Go over the records and copy every line with the string "takımı".
※
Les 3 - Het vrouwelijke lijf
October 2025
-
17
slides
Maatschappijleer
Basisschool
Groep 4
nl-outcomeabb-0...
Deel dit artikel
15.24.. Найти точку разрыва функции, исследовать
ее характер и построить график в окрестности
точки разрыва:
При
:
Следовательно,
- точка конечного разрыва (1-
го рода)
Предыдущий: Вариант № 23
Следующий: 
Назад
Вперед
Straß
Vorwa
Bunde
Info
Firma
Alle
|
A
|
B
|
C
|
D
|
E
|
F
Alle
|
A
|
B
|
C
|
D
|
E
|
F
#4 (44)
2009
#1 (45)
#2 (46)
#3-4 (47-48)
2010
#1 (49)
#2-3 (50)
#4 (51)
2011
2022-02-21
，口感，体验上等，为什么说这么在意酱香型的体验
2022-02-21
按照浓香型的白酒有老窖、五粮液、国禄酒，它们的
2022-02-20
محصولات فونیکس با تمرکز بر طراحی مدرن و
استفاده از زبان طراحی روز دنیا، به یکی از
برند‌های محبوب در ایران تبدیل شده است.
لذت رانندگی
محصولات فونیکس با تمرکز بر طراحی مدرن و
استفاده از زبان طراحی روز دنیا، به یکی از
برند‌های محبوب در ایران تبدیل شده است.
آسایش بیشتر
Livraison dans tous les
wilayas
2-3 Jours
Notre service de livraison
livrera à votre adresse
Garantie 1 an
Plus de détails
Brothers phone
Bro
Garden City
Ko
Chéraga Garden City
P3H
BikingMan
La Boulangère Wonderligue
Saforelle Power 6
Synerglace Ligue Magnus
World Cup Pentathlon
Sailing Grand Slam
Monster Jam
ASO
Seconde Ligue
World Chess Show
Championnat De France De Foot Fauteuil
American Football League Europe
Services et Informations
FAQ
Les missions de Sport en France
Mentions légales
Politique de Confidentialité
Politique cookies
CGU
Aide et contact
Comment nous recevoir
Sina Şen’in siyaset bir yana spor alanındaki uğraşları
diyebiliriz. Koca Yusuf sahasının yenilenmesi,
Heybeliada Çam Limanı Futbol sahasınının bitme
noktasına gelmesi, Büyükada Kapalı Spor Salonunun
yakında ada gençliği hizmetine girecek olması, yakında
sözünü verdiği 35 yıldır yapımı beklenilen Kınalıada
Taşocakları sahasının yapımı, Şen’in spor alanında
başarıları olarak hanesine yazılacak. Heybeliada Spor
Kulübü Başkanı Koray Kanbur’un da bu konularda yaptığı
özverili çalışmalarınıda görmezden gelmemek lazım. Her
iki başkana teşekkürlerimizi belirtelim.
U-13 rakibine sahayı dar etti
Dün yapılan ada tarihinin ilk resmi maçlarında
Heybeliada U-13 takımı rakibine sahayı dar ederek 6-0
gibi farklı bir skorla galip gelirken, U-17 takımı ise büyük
※
• **Task response**:
Heybeliada U-13 takımı rakibine sahayı dar ederek 6-0
gibi farklı bir skorla galip gelirken, U-17 takımı ise büyük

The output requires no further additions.